- Opening Delimiter -
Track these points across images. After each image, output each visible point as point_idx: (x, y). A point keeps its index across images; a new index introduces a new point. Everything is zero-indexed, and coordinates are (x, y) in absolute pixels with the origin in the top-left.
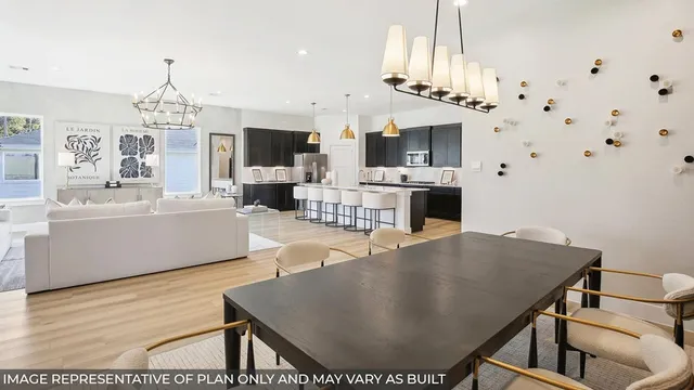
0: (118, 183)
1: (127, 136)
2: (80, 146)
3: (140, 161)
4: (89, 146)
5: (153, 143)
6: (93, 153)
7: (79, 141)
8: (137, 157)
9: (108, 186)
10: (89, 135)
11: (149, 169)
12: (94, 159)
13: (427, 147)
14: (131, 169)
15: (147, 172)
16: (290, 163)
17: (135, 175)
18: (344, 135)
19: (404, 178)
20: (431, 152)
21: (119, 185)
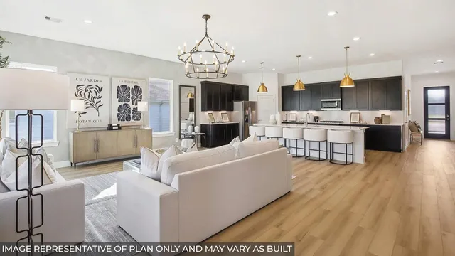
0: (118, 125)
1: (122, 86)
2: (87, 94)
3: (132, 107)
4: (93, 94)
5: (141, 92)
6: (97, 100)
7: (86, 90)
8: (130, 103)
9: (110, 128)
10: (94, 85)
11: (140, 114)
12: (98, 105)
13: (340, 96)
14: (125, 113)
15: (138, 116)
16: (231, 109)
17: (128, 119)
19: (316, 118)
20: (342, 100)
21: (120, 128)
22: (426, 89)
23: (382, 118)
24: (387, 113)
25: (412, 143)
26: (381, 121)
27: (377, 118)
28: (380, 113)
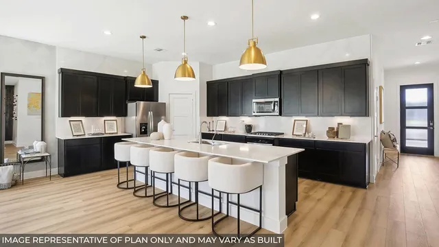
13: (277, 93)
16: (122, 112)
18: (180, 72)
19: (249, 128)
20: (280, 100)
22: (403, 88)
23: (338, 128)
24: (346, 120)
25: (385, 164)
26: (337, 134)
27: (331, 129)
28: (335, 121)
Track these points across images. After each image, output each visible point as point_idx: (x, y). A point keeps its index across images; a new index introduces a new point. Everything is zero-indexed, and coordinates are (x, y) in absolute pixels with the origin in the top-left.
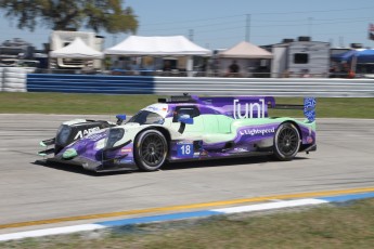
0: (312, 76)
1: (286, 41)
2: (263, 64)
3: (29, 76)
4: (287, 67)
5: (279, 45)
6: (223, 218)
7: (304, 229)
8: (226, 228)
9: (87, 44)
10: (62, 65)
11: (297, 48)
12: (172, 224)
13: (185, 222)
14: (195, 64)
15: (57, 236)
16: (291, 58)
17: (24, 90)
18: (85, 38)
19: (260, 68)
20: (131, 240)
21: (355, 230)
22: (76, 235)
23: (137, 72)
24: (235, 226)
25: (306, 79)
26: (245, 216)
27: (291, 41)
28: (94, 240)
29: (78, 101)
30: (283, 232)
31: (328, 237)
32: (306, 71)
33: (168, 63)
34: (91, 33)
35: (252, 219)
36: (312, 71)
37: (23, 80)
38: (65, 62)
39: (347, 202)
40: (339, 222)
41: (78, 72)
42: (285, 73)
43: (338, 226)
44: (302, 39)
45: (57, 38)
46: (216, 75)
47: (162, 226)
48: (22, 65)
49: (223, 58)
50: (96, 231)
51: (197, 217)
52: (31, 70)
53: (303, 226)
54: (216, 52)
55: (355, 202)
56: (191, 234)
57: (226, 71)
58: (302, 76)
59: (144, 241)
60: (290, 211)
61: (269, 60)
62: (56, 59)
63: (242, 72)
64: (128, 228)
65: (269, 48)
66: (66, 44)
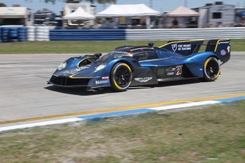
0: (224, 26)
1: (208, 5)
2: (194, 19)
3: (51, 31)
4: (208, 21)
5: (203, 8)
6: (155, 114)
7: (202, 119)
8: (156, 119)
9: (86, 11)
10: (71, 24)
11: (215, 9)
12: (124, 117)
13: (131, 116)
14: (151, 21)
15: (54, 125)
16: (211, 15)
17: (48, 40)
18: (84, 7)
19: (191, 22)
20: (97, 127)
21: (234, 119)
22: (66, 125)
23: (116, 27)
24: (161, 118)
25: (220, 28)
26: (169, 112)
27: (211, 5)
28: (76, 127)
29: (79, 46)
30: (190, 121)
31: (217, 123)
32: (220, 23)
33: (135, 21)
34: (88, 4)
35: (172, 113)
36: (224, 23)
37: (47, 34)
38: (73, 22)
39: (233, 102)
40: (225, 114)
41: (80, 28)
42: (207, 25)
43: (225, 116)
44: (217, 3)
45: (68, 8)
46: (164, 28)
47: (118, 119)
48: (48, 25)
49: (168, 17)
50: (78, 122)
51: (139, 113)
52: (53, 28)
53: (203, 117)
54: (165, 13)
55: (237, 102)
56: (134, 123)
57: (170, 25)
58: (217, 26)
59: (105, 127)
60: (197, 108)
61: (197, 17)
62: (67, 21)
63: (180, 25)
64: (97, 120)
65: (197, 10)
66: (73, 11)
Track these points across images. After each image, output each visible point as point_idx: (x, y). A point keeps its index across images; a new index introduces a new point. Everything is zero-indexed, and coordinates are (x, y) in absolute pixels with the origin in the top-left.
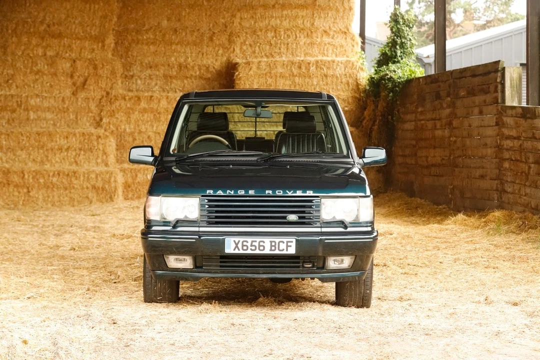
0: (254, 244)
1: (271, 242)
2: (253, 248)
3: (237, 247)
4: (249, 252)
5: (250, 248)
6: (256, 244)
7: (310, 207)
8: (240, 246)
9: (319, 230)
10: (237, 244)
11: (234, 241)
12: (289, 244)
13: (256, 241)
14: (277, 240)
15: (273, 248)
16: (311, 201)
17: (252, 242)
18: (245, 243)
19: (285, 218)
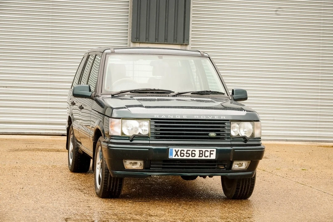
- Closing Delimiter -
• [Problem details]
Copy every one of the lines above word for word, without changing anything. Leave the pictures out of your copy.

• [Exercise answer]
Track these points across images. After each image, output each visible point as point_idx: (x, y). A point keeps its index across images; a new index introduces a new point. Everything is zero-indexed, and coordinates are (x, y) in absolute pixels with the origin in the top-left.
0: (118, 183)
1: (127, 136)
2: (80, 146)
3: (140, 161)
4: (89, 146)
5: (153, 143)
6: (93, 153)
7: (79, 141)
8: (137, 157)
9: (108, 186)
10: (89, 135)
11: (149, 169)
12: (94, 159)
13: (427, 147)
14: (131, 169)
15: (147, 172)
16: (290, 163)
17: (135, 175)
18: (344, 135)
19: (404, 178)
20: (431, 152)
21: (119, 185)
0: (118, 125)
1: (122, 86)
2: (87, 94)
3: (132, 107)
4: (93, 94)
5: (141, 92)
6: (97, 100)
7: (86, 90)
8: (130, 103)
9: (110, 128)
10: (94, 85)
11: (140, 114)
12: (98, 105)
13: (340, 96)
14: (125, 113)
15: (138, 116)
16: (231, 109)
17: (128, 119)
19: (316, 118)
20: (342, 100)
21: (120, 128)
22: (426, 89)
23: (382, 118)
24: (387, 113)
25: (412, 143)
26: (381, 121)
27: (377, 118)
28: (380, 113)
13: (277, 93)
16: (122, 112)
18: (180, 72)
19: (249, 128)
20: (280, 100)
22: (403, 88)
23: (338, 128)
24: (346, 120)
25: (385, 164)
26: (337, 134)
27: (331, 129)
28: (335, 121)
Track these points across images. After each image, output each visible point as point_idx: (x, y). A point keeps its index across images; a new index introduces a new point. Everything is zero-indexed, and coordinates are (x, y) in absolute pixels with the origin in the top-left.
0: (312, 76)
1: (286, 41)
2: (263, 64)
3: (29, 76)
4: (287, 67)
5: (279, 45)
6: (223, 218)
7: (304, 229)
8: (226, 228)
9: (87, 44)
10: (62, 65)
11: (297, 48)
12: (172, 224)
13: (185, 222)
14: (195, 64)
15: (57, 236)
16: (291, 58)
17: (24, 90)
18: (85, 38)
19: (260, 68)
20: (131, 240)
21: (355, 230)
22: (76, 235)
23: (137, 72)
24: (235, 226)
25: (306, 79)
26: (245, 216)
27: (291, 41)
28: (94, 240)
29: (78, 101)
30: (283, 232)
31: (328, 237)
32: (306, 71)
33: (168, 63)
34: (91, 33)
35: (252, 219)
36: (312, 71)
37: (23, 80)
38: (65, 62)
39: (347, 202)
40: (339, 222)
41: (78, 72)
42: (285, 73)
43: (338, 226)
44: (302, 39)
45: (57, 38)
46: (216, 75)
47: (162, 226)
48: (22, 65)
49: (223, 58)
50: (96, 231)
51: (197, 217)
52: (31, 70)
53: (303, 226)
54: (216, 52)
55: (355, 202)
56: (191, 234)
57: (226, 71)
58: (302, 76)
59: (144, 241)
60: (290, 211)
61: (269, 60)
62: (56, 59)
63: (242, 72)
64: (128, 228)
65: (269, 48)
66: (66, 44)
0: (224, 26)
1: (208, 5)
2: (194, 19)
3: (51, 31)
4: (208, 21)
5: (203, 8)
6: (155, 114)
7: (202, 119)
8: (156, 119)
9: (86, 11)
10: (71, 24)
11: (215, 9)
12: (124, 117)
13: (131, 116)
14: (151, 21)
15: (54, 125)
16: (211, 15)
17: (48, 40)
18: (84, 7)
19: (191, 22)
20: (97, 127)
21: (234, 119)
22: (66, 125)
23: (116, 27)
24: (161, 118)
25: (220, 28)
26: (169, 112)
27: (211, 5)
28: (76, 127)
29: (79, 46)
30: (190, 121)
31: (217, 123)
32: (220, 23)
33: (135, 21)
34: (88, 4)
35: (172, 113)
36: (224, 23)
37: (47, 34)
38: (73, 22)
39: (233, 102)
40: (225, 114)
41: (80, 28)
42: (207, 25)
43: (225, 116)
44: (217, 3)
45: (68, 8)
46: (164, 28)
47: (118, 119)
48: (48, 25)
49: (168, 17)
50: (78, 122)
51: (139, 113)
52: (53, 28)
53: (203, 117)
54: (165, 13)
55: (237, 102)
56: (134, 123)
57: (170, 25)
58: (217, 26)
59: (105, 127)
60: (197, 108)
61: (197, 17)
62: (67, 21)
63: (180, 25)
64: (97, 120)
65: (197, 10)
66: (73, 11)
Track these points across images. After each image, output each visible point as point_idx: (x, y). A point keeps its index across images; a new index introduces a new point. Everything is zero-indexed, and coordinates are (x, y) in absolute pixels with the origin in the top-left.
0: (254, 244)
1: (271, 242)
2: (253, 248)
3: (237, 247)
4: (249, 252)
5: (250, 248)
6: (256, 244)
7: (310, 207)
8: (240, 246)
9: (319, 230)
10: (237, 244)
11: (234, 241)
12: (289, 244)
13: (256, 241)
14: (277, 240)
15: (273, 248)
16: (311, 201)
17: (252, 242)
18: (245, 243)
19: (285, 218)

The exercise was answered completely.